Canaccord Genuity Inc. analyst Camilo Lyon had even posited that “turmoil” at Iconix — owner and licensee for brands such as Candie’s, Ed Hardy and Material Girl — inadvertently pressured Sequential’s stock last year.

Still, Sequential continues to make major revenue gains, seeing a 150 percent rise in sales in the most recent quarter while expanding the reach of its new and existing brands.

When Shmidman got his hands on the Jessica Simpson brand, it was already raking in billions, but the CEO said he quickly began thinking of untapped categories for growth.

One of the areas we felt we could add to the brand was activewear,” Shmidman said. “We launched apparel activewear in the fall of 2015, and we will be launching fashion athletic footwear for fall ’16. I think that’s going to be a big business.

Tina Simpson, who is Jessica Simpson’s mother as well as her top partner in the label, shared Shmidman’s enthusiasm about taking the brand into the athletic space.

Jessica Simpson Debuts Active Shoes
Jessica Simpson active shoes for fall ’16.
CREDIT: Courtesy of brand.

The strategy for building the Jessica Simpson lifestyle brand is a very organic, natural one,” Tina Simpson said. “We have allowed Jessica’s true lifestyle to reflect [the] categories we build. This way we keep the brand real, authentic and true to who Jessica is herself. She is an avid workout guru who does cardio, weight training, plyometrics and yoga.”

Not to mention that the athletic space is red-hot right now. And Shmidman and his team are getting more aggressive about pushing their brands — And1 and Avia — that play heavily in the space.

Both the Avia and And1 businesses had a very strong 2015,” Shmidman said. “As a company, we are doing about a half a billion dollars in footwear. Within that total, a good chunk of that is in the athletic space.”

Last month, the firm announced the launch of And1 in Wal-Mart stores in Canada. It has plans to grow its other athletic-inspired shoe label Heelys with more branded partnerships, including one with Disney’s “Frozen” franchise.

Heelys spring '16
Heelys spring ’16.
CREDIT: Courtesy of brand.

“Heelys is the biggest driver in our lifestyle business,” Shmidman said. “We have an incredible manufacturing partner in BBC [International]. We’ve been seeing an uptick in our U.S. business and in international, particularly in Europe and Asia.”

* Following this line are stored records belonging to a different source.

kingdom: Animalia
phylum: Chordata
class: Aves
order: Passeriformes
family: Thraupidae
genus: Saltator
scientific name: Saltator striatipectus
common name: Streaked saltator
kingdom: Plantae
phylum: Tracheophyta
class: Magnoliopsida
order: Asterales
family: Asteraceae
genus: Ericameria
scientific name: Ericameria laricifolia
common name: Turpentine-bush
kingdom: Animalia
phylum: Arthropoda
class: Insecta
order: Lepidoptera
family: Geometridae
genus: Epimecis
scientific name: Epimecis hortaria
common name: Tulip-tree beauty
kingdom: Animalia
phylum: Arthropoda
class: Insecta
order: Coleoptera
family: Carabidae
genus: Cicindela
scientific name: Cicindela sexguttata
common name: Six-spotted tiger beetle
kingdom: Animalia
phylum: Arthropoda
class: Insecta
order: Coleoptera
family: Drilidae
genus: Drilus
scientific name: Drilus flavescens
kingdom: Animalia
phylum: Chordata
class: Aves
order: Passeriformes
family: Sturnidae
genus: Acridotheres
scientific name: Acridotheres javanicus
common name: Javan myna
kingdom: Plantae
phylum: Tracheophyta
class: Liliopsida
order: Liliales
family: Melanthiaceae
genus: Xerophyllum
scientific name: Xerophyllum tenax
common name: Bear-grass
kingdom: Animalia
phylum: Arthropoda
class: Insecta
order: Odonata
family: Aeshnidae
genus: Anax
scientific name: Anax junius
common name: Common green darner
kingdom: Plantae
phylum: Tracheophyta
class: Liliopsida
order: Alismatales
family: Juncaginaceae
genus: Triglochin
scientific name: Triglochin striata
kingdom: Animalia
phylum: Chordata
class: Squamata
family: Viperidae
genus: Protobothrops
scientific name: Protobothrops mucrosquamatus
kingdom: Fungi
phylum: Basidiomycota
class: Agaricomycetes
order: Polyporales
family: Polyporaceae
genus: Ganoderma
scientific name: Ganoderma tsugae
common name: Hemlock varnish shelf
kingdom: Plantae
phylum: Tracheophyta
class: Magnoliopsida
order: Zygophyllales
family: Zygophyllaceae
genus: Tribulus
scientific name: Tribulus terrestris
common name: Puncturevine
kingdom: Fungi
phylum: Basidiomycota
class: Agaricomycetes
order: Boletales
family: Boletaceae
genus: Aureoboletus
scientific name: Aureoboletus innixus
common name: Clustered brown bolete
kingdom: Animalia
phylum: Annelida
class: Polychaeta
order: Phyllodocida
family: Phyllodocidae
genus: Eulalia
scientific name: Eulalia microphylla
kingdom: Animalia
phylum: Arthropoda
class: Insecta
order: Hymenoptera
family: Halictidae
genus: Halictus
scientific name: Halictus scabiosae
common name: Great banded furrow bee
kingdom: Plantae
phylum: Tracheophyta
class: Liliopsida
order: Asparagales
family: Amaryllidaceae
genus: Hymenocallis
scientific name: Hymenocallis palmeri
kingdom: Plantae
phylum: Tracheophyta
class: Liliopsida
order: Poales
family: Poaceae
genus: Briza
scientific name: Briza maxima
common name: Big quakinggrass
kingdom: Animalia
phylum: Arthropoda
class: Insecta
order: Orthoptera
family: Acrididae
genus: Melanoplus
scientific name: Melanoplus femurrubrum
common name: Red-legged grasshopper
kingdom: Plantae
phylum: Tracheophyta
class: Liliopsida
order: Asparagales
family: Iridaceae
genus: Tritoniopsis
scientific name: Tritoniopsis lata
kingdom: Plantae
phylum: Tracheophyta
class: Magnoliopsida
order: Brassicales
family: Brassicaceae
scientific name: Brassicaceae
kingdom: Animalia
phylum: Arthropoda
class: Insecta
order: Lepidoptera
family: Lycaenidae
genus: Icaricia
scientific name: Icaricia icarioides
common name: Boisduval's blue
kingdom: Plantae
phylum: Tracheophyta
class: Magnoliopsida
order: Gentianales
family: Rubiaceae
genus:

With footwear driving a large share of his firm’s revenues, Shmidman now has plans to ramp up the shoe business for several of the company’s apparel labels.

We have plans in store for William Rast in footwear — especially on the men’s side with both casual and dressy sneakers,” he said. “We also have some new footwear initiatives in the works for Joe’s Jeans. In addition to the existing shoe business that we have under the Sequential umbrella, we’ll have some new things coming this year.”